In 2015, during the lead-up to the Paris conference on climate change, the U.S. submitted its “Nationally Determined Contribution” committing to reduce emissions 26-28% against 2005 levels by 2025. Last weekend, the G20 Leaders’ Declaration took note of the Trump Administration’s decision to withdraw from the Paris Agreement, confirming that “it will immediately cease the implementation of its current nationally-determined contribution” while underscoring that “the Leaders of the other G20 members state that the Paris Agreement is irreversible.” Through the America’s Pledge initiative, Brown and Bloomberg will work to demonstrate continued climate leadership across U.S. society, and that subnational action can significantly reduce U.S. greenhouse gas emissions at a time of limited federal leadership.

“Today we’re sending a clear message to the world that America’s states, cities and businesses are moving forward with our country’s commitments under the Paris Agreement — with or without Washington,” said Governor Jerry Brown, who was recently named Special Advisor for States and Regions ahead of the United Nations’ 23rd Conference of the Parties to the Framework Convention on Climate Change (COP23).

Commissioned by Brown and Bloomberg, the Rocky Mountain Institute and the World Resources Institute will jointly lead an inclusive analytical effort supporting America’s Pledge, with involvement by a broad set of stakeholders to be announced later this year. In November, Brown and Bloomberg, along with other U.S. governors, mayors, and business leaders, will compile and showcase existing climate commitments of U.S. subnational and non-state actors at COP23, to be hosted by the Government of Fiji in Bonn, Germany.

In addition, the America’s Pledge initiative will work to quantify the aggregate impact of these commitments on projected future emissions, comparing against both a business-as-usual (BAU) trajectory of projected greenhouse gas emissions under likely Trump Administration policies, and the U.S. Nationally Determined Contribution of 26-28% reductions against a 2005 baseline by 2025.

Finally, the America’s Pledge will present a game plan for raising the bar and expanding the map when it comes to non-Party actors driving down U.S. emissions. This set of options, which will highlight the significant levers available to states, cities, and businesses to further reduce U.S. emissions, will serve as a playbook for enhanced ambition among U.S. climate leaders who are committed to meeting America’s commitments under the Paris Agreement.

“I am convinced that to be effective, action to address climate change must be taken at all levels of society, including by mayors, governors, local leaders, chief executive officers and others,” said United Nations Secretary-General António Guterres. “This is demonstrably not an issue that can be addressed by national governments alone. The effort to aggregate and quantify the actions of subnational authorities and non-Party stakeholders in the United States via ‘America’s Pledge’ is welcome.”

Past Press Releases

June 5, 2017
Mike Bloomberg Sends Statement to the United Nations Following Unprecedented Outpouring of Support for Paris Agreement

Leadership

Jerry Brown, Governor of California
Jerry Brown was sworn in as governor of California on January 3, 2011, and was reelected in 2014.

> [Exercise set]
a) Answer each question about the America's Pledge text:
(i) What emissions reduction did the U.S. commit to in its 2015 Nationally Determined Contribution?
(ii) Which two organizations will jointly lead the analytical effort supporting America's Pledge?
(iii) Where will COP23 take place, and which government is hosting it?
b) Which distinct years does the America's Pledge text mention? List each once, in ascending order.
The material after this text is not needed.

> [Collected material]
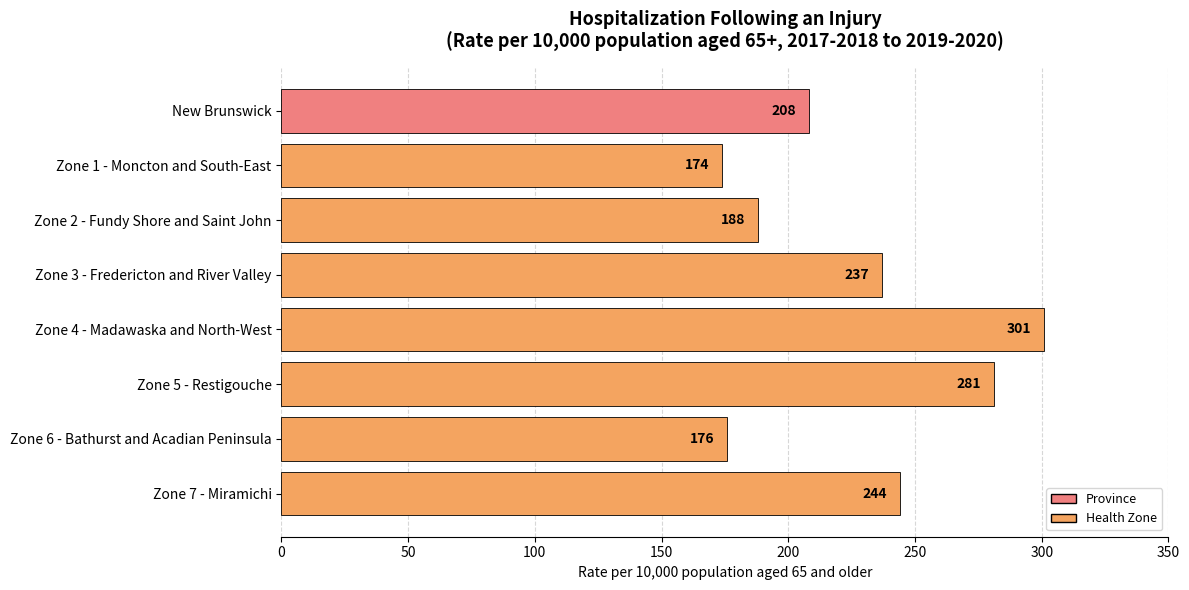

Reading top to bottom, what are all the values shown in this chart?

New Brunswick=208	Zone 1 - Moncton and South-East=174	Zone 2 - Fundy Shore and Saint John=188	Zone 3 - Fredericton and River Valley=237	Zone 4 - Madawaska and North-West=301	Zone 5 - Restigouche=281	Zone 6 - Bathurst and Acadian Peninsula=176	Zone 7 - Miramichi=244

> [Task-by-task solutions]
a)
(i) A 26-28% reduction against 2005 levels by 2025.
(ii) The Rocky Mountain Institute and the World Resources Institute.
(iii) In Bonn, Germany, hosted by the Government of Fiji.

b) 2005, 2011, 2014, 2015, 2017, 2025